Mesajı Okuyun
Old 07-11-2006, 12:50   #3
ISIL YILMAZ

 
Varsayılan

Habibe Hanım, aşağıdaki kararı yolluyorum.
Saygılar.

T.C.
YARGITAY
18. HUKUK DAİRESİ
E. 1995/7965
K. 1995/8869
T. 18.9.1995
• NÜFUS KAYDININ DÜZELTİLMESİ DAVASI ( Davanın Davacının Soyadının Kızlık Soyadı ile Tashihi İstemine İlişkin Olması )
• SOYADININ TASHİHİ ( Haklı Sebebin Kanıtlanması Halinde Soyadının Değiştirilmesine Her Zaman Yasal Olanak Olması )
• SOYADINDA EŞİN ÖLÜMÜNDEN SONRA DEĞİŞİKLİK ( Haklı Sebebin Kanıtlanması Halinde Soyadının Değiştirilmesine Her Zaman Yasal Olanak Olması )
• HAKLI SEBEBİN İSPATI ( Medeni Kanun Gereğince Haklı Sebebin Kanıtlanması Halinde Soyadının Değiştirilmesine Her Zaman Yasal Olanak Olması )
743/m.26
1587/m.44
ÖZET : Haklı sebebin kanıtlanması halinde soyadının değiştirilmesine her zaman yasal olanak vardır.
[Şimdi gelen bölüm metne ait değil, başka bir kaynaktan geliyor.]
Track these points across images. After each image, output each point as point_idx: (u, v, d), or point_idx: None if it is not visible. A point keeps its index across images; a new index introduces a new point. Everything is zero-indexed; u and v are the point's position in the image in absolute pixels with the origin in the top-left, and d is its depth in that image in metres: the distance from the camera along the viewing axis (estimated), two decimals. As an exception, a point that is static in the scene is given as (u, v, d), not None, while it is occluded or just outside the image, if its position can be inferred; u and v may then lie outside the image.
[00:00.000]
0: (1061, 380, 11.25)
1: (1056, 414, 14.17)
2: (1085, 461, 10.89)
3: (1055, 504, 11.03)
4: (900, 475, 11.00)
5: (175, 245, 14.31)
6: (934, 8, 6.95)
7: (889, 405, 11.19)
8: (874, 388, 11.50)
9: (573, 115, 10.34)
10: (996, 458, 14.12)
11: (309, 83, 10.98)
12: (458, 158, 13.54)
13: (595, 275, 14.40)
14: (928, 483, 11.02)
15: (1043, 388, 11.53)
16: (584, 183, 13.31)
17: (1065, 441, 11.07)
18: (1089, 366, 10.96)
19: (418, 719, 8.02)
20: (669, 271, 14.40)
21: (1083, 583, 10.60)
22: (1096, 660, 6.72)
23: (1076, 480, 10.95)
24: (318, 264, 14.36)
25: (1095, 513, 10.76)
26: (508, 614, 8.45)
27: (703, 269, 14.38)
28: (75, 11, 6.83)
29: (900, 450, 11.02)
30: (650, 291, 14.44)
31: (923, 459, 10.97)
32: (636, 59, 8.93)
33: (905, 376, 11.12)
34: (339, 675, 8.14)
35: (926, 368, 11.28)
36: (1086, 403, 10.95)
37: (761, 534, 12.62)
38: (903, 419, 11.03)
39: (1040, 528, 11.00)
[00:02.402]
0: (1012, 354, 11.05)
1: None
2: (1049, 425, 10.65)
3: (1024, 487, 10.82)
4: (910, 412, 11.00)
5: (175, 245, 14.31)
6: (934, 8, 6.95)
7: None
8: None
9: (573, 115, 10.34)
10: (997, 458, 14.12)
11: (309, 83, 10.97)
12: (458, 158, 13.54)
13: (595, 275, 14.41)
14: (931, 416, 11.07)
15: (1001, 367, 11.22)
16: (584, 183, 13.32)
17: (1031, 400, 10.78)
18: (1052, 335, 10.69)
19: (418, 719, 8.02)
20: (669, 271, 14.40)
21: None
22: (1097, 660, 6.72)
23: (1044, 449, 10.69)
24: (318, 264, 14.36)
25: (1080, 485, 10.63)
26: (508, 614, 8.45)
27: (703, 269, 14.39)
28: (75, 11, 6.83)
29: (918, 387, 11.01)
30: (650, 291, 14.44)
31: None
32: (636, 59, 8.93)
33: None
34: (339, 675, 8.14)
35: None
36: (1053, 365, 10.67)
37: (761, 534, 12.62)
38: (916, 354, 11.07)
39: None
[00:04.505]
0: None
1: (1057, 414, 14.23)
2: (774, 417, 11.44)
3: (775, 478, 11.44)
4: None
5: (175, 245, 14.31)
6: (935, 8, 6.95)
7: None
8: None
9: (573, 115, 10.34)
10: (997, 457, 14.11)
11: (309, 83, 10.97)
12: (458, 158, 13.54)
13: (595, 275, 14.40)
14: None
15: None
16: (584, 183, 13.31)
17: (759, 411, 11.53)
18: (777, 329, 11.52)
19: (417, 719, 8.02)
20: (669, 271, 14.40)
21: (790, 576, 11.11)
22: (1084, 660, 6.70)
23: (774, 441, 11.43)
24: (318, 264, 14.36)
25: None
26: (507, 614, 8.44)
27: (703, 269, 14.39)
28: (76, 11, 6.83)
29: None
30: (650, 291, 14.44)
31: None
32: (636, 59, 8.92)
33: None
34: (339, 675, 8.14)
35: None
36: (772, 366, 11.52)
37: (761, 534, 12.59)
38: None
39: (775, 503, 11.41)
DAVA : Dava dilekçesinde davacının soyadının kızlık soyadı olan Özkul olarak tashihi istenilmiştir. Mahkemece davanın reddi cihetine gidilmiş, hüküm davacı vekili tarafından temyiz edilmiştir.

Temyiz isteminin süresi içinde olduğu anlaşıldıktan sonra dosyadaki bütün kağıtlar okunup gereği düşünüldü:

KARAR : Davacı; evlenmekle iktisap ettiği kocasının soyadını, kocası öldükten sonra da kullanmaya devam ettiğini, ancak aradan geçen süre içerisinde manevi baskıya uğradığını, buna kocasının bir trafik kazası neticesinde yaşamını yitirmesinin neden olduğunu bildirerek soyadının, kızlık soyadı olan Özkul olarak düzeltilmesini istemiştir.

Dava bu niteliği itibarı ile Medeni Kanunun 26. maddesi kapsamında olup bu maddeye göre, haklı sebebin kanıtlanması halinde soyadının değiştirilmesine her zaman yasal olanak vardır.

Mahkemece dava Nüfus Kanununun 44 ve Soyadı Nizamnamesinin 17. maddesine dayanılarak reddedilmiş ise de, sözü edilen maddeler Nüfus İdaresince doğrudan ilgilinin başvurması üzerine yapılacak işlemleri ve koşulları düzenlemekte olup, yukarıda açıklandığı üzere Medeni Kanunun 26. maddesinin uygulanmasına etkili değildir.

Dava dilekçesinde "her türlü delil’e" dayanılmış olduğu dikkate alınarak davacıya delillerini belirleyip mahkemeye ibraz edilmek üzere mehil verilmeli, bu deliller toplandıktan sonra Medeni Kanunun 26. maddesindeki koşulların mevcut olup olmadığı değerlendirilip hasıl olacak sonuca göre karar verilmelidir.

Davanın hukuki niteliğinin belirlenmesinde hataya düşülerek yazılı olduğu şekilde reddi doğru görülmemiştir.

SONUÇ : Bu itibarla yukarıda açıklanan esaslar gözönünde tutulmaksızın yazılı şekilde hüküm tesisi isabetsiz, temyiz itirazları bu nedenlerle yerinde olduğundan kabulü ile hükmün HUMK.nun 428. maddesi gereğince BOZULMASINA, temyiz peşin harcının istek halinde temyiz edene iadesine, 18.9.1995 gününde oybirliğiyle karar verildi.